Data provided.
☆ ☆ ☆ ☆ ☆ ☆ ☆

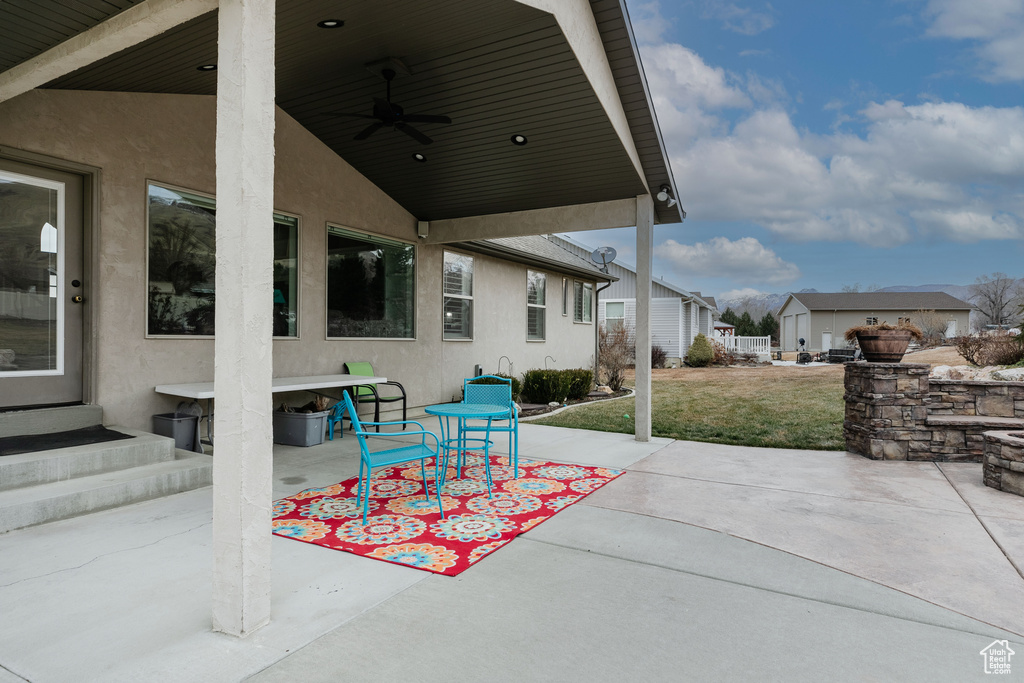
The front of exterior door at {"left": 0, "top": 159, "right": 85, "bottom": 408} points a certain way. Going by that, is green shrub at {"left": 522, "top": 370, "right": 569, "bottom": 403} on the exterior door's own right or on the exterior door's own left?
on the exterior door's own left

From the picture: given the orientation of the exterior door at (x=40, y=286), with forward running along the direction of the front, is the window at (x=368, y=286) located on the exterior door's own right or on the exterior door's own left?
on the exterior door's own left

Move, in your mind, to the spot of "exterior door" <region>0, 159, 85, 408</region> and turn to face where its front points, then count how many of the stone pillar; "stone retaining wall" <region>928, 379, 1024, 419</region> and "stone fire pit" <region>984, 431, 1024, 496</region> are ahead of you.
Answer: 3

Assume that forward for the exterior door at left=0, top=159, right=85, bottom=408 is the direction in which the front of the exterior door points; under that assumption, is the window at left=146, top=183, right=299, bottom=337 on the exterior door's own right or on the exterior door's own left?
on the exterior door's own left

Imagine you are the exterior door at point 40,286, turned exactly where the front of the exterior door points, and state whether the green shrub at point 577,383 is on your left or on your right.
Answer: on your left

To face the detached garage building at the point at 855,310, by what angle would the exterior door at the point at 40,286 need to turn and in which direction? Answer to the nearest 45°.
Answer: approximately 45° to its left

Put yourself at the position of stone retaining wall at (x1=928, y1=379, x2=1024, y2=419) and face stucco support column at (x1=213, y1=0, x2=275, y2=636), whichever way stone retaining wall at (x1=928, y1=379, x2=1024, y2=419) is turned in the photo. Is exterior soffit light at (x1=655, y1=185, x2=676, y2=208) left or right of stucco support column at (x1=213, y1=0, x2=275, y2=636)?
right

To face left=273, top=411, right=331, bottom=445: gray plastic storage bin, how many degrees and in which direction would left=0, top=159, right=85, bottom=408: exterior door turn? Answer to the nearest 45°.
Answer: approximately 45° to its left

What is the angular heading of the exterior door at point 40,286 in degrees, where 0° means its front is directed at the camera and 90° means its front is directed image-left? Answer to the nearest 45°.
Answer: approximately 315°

☆ ☆ ☆ ☆ ☆ ☆ ☆

Your objective. Print the lines from the one containing "Imagine you are" up to and including the one containing "Answer: on your left", reproducing them without any change.

Exercise solution.
Imagine you are the exterior door at point 40,286, turned exactly where the front of the exterior door points, and state whether the green shrub at point 577,383 is on your left or on your right.
Answer: on your left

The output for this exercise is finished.